THE PROBLEM - Please rewrite the lines of these records with every "photo" changed to "image" and nothing else altered, leaving the pictures out of your answer.

──────── SUPPLIED INFORMATION ────────

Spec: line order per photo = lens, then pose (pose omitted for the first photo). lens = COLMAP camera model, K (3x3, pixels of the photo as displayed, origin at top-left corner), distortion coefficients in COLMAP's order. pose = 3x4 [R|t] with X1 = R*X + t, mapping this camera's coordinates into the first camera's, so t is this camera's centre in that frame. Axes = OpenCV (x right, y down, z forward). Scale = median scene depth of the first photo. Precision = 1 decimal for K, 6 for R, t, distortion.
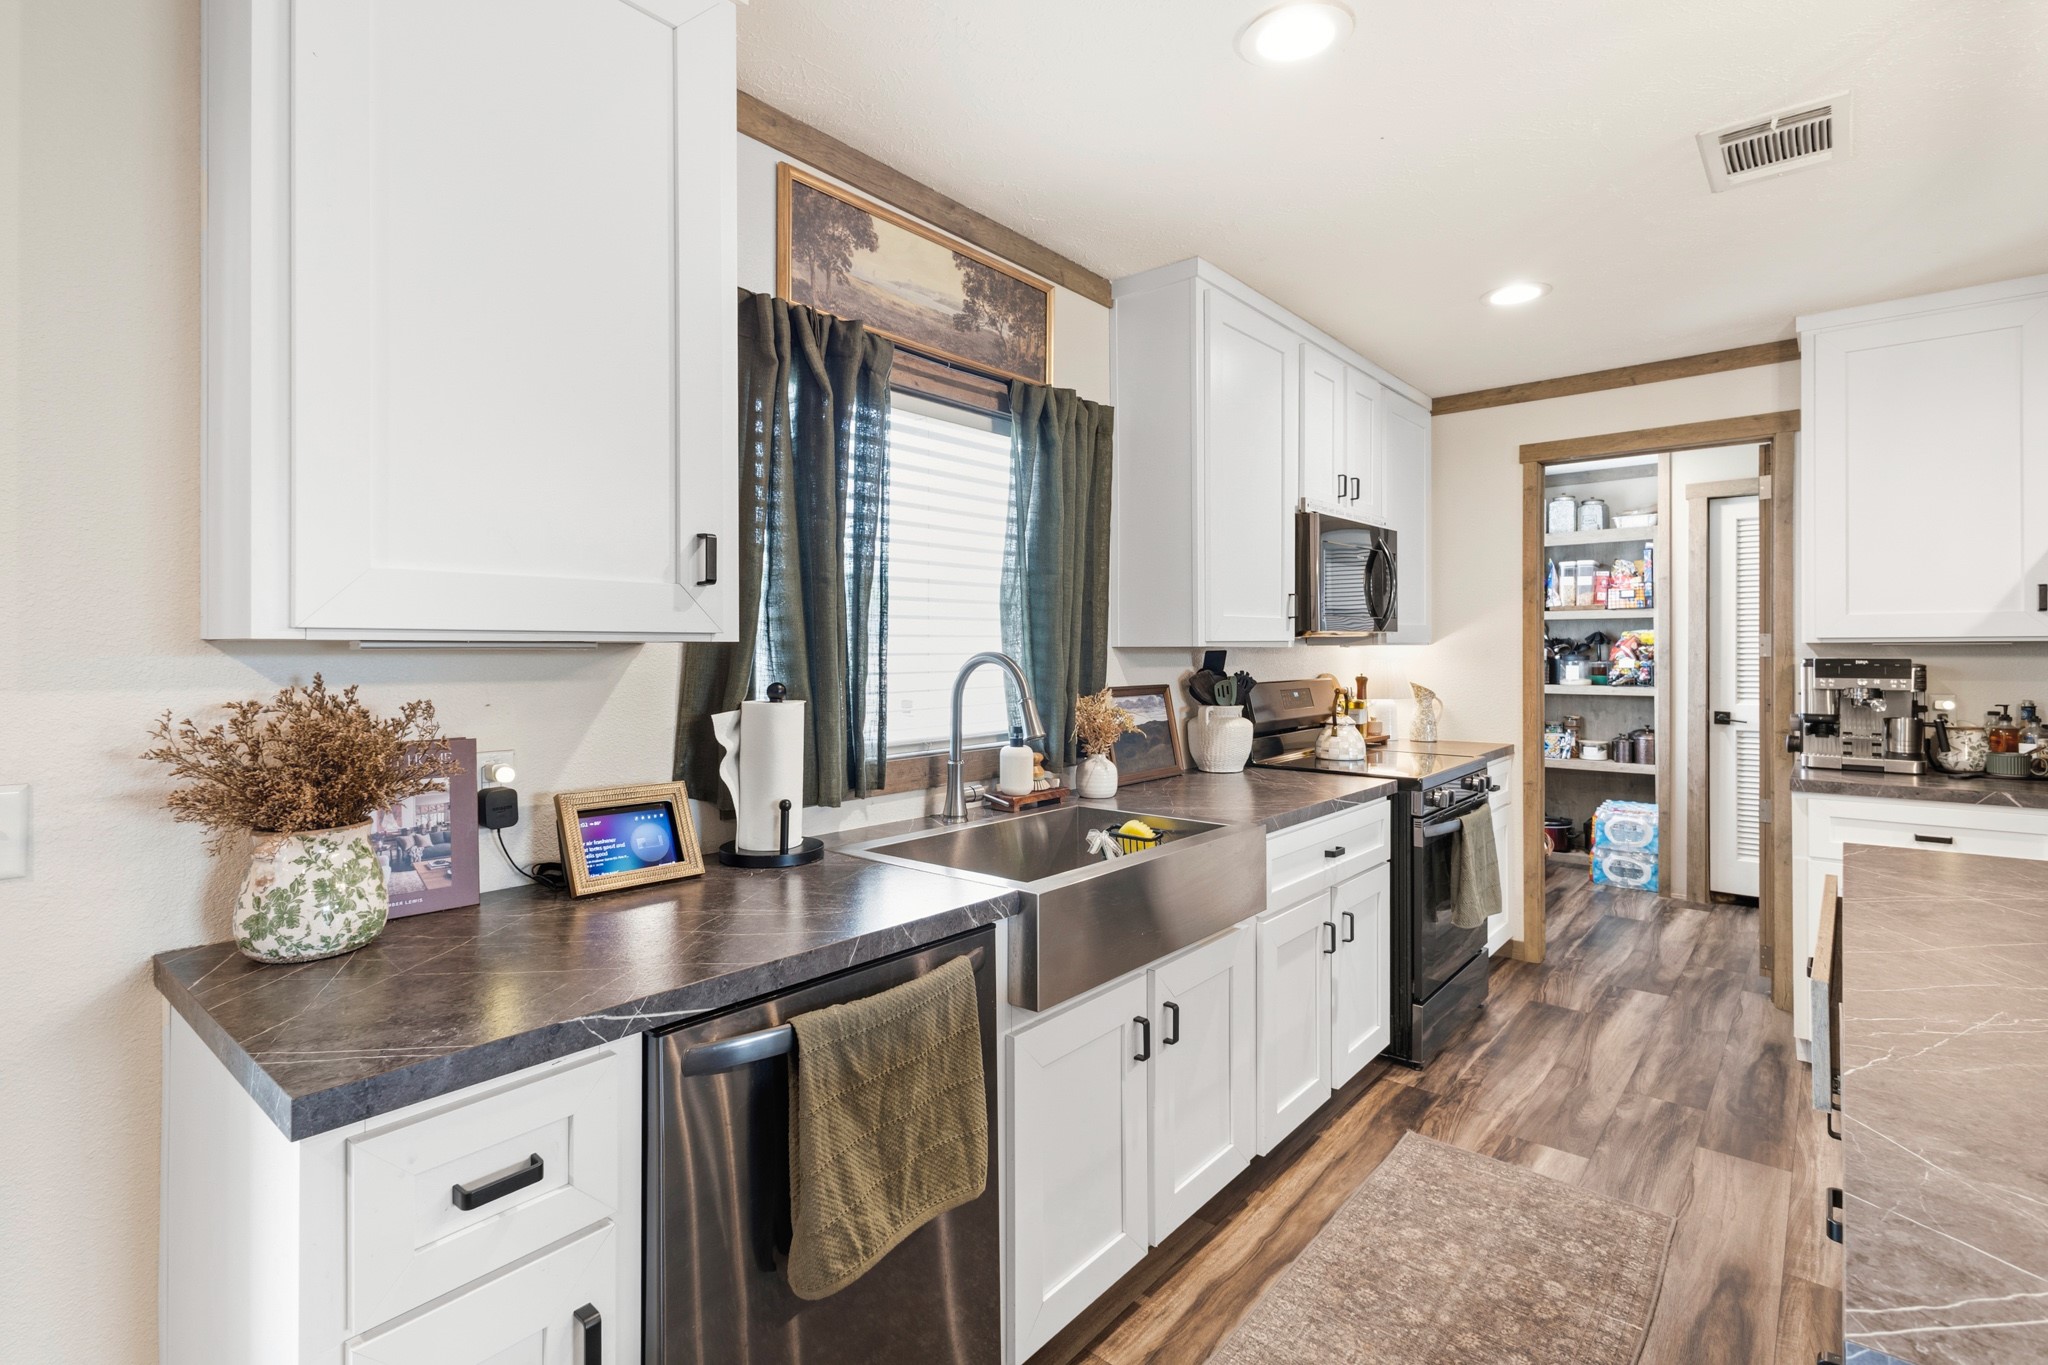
lens RADIAL K [[959.3, 0, 1018.6], [0, 959.3, 648.0], [0, 0, 1]] dist [0.011075, -0.003828]
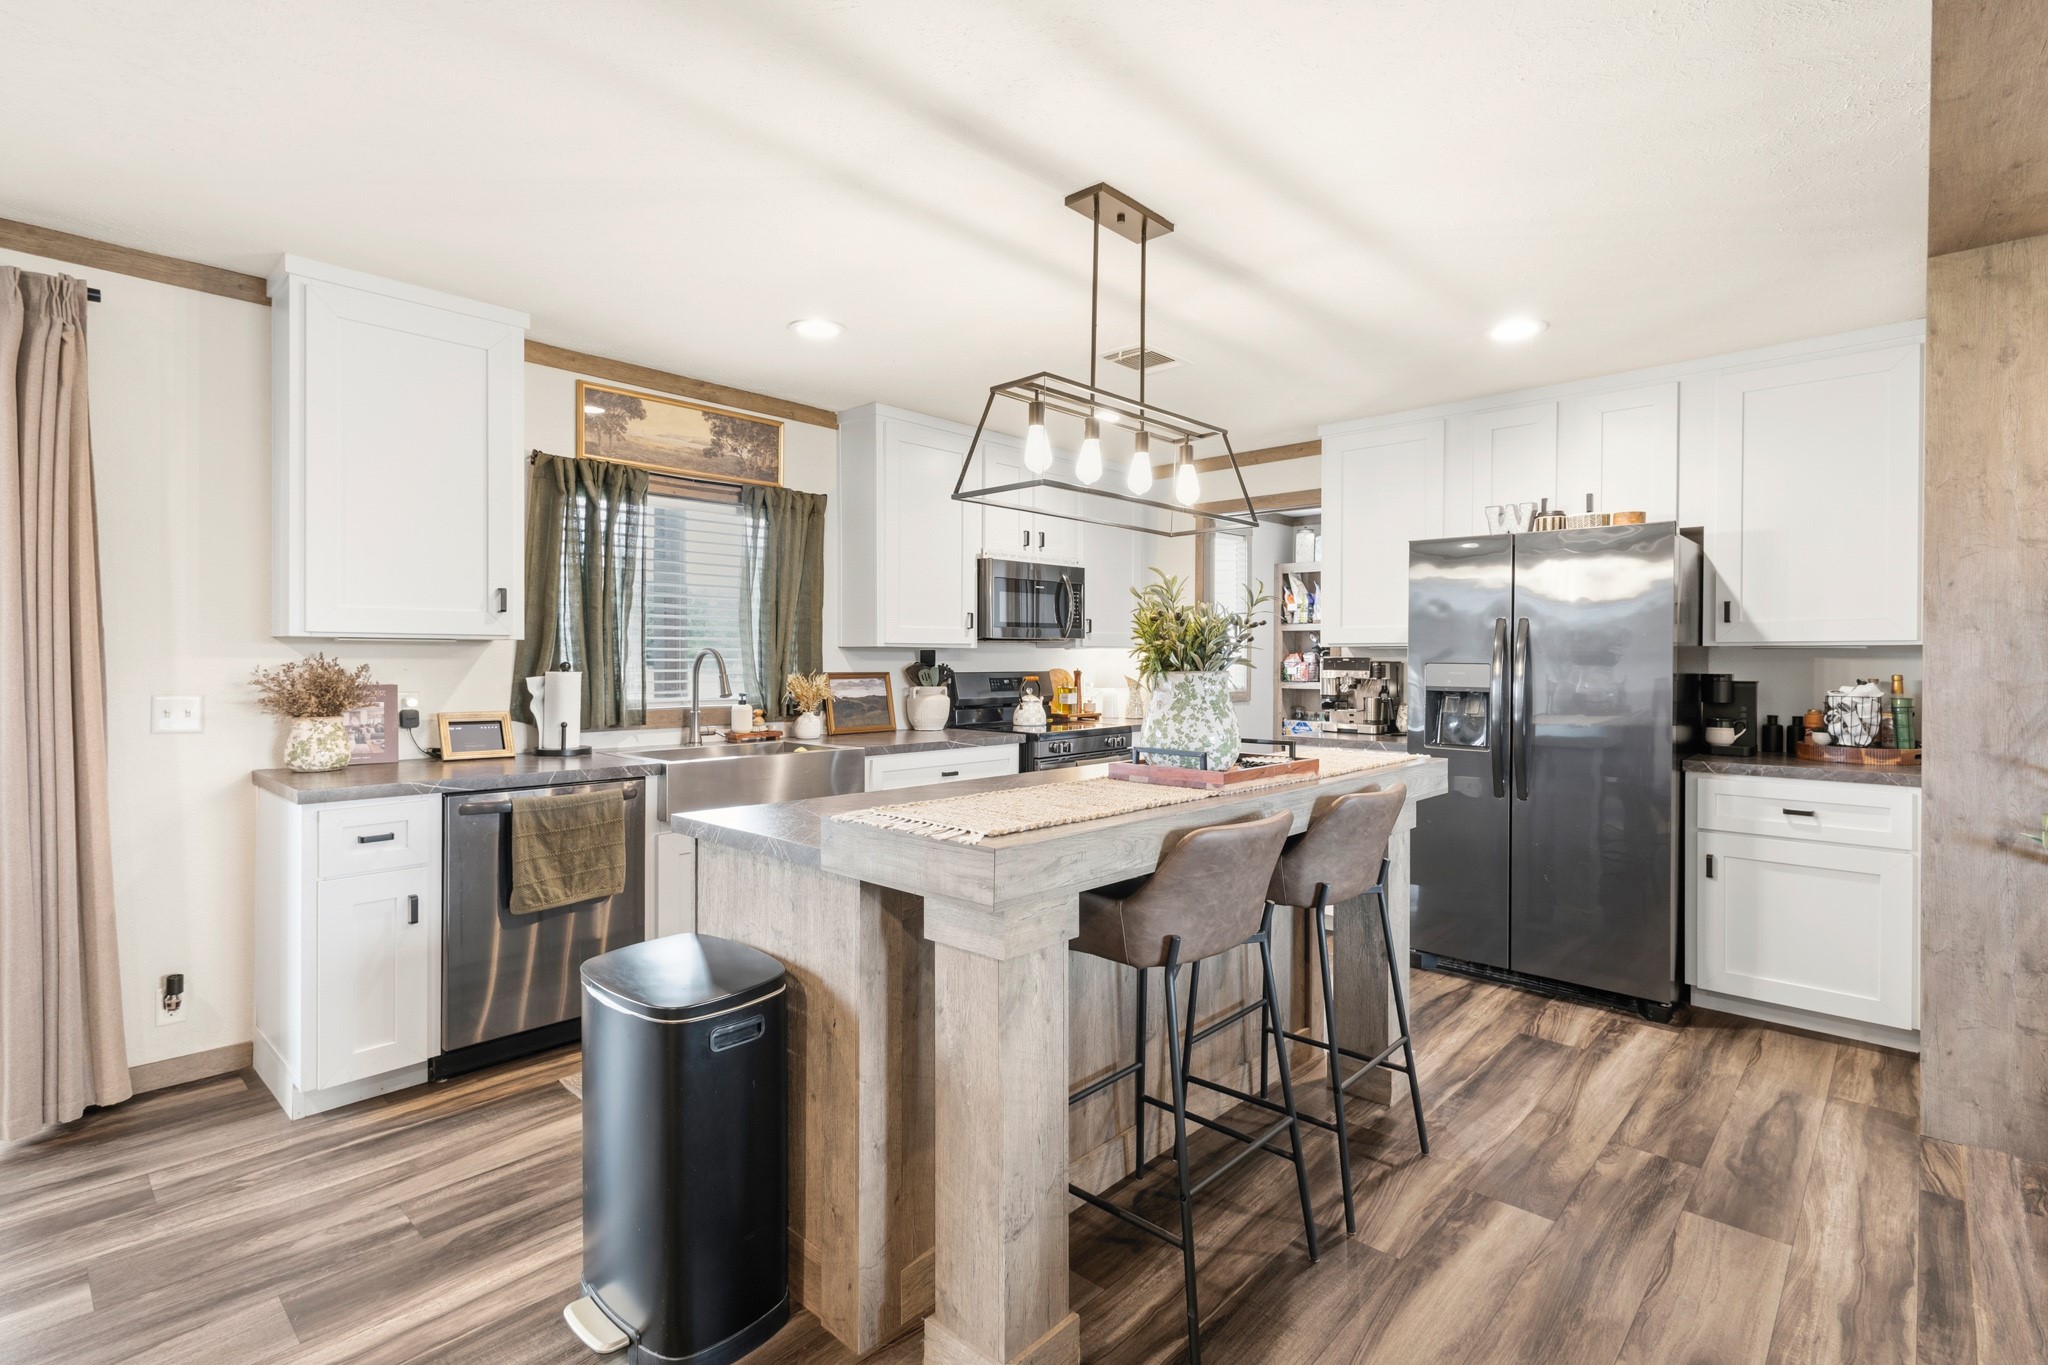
lens RADIAL K [[959.3, 0, 1021.9], [0, 959.3, 661.4], [0, 0, 1]] dist [0.011075, -0.003828]
pose [[0.998828, 0.005793, -0.048058, 0.566816], [-0.005485, 0.999964, 0.006550, 0.013280], [0.048094, -0.006278, 0.998823, -0.653209]]
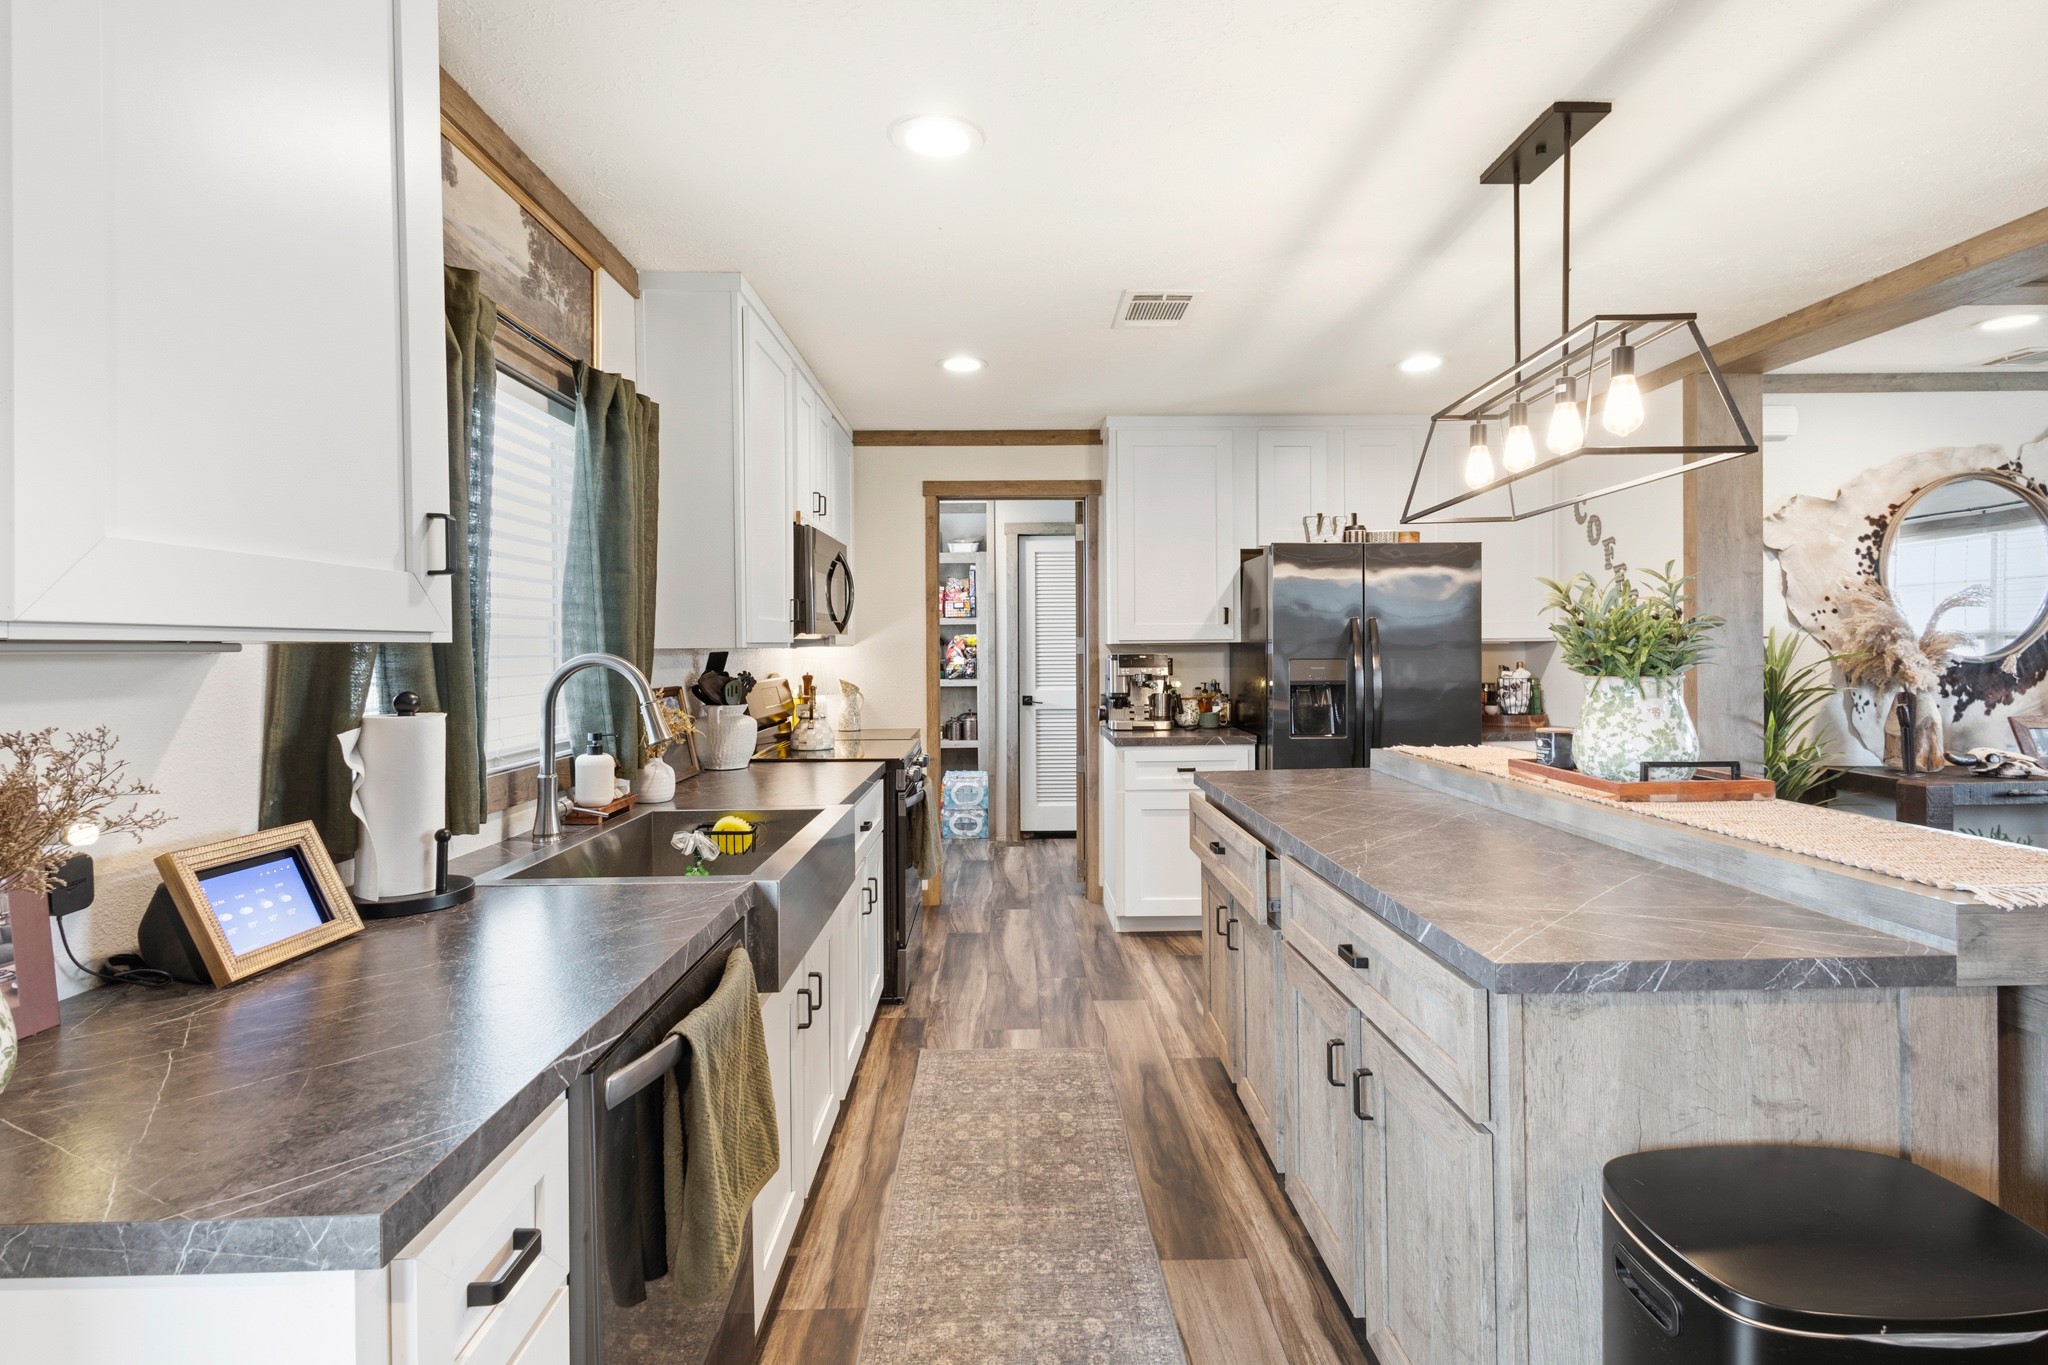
lens RADIAL K [[959.3, 0, 1022.5], [0, 959.3, 657.8], [0, 0, 1]] dist [0.011075, -0.003828]
pose [[0.749773, -0.011001, 0.661604, -0.309242], [0.006029, 0.999934, 0.009794, 0.001121], [-0.661668, -0.003354, 0.749790, 0.018624]]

────────

WRITTEN RESPONSE -
Spec: line order per image = lens, then pose (pose omitted for the first image). lens = COLMAP camera model, K (3x3, pixels of the image as displayed, origin at top-left corner), distortion coefficients in COLMAP's order. pose = 3x4 [R|t] with X1 = R*X + t, mapping this camera's coordinates into the first camera's, so t is this camera's centre in that frame. Axes = OpenCV (x right, y down, z forward). Scale = median scene depth of the first image. Precision = 1 decimal for K, 6 for R, t, distortion.
lens RADIAL K [[959.3, 0, 1018.6], [0, 959.3, 648.0], [0, 0, 1]] dist [0.011075, -0.003828]
lens RADIAL K [[959.3, 0, 1021.9], [0, 959.3, 661.4], [0, 0, 1]] dist [0.011075, -0.003828]
pose [[0.998828, 0.005793, -0.048058, 0.566816], [-0.005485, 0.999964, 0.006550, 0.013280], [0.048094, -0.006278, 0.998823, -0.653209]]
lens RADIAL K [[959.3, 0, 1022.5], [0, 959.3, 657.8], [0, 0, 1]] dist [0.011075, -0.003828]
pose [[0.749773, -0.011001, 0.661604, -0.309242], [0.006029, 0.999934, 0.009794, 0.001121], [-0.661668, -0.003354, 0.749790, 0.018624]]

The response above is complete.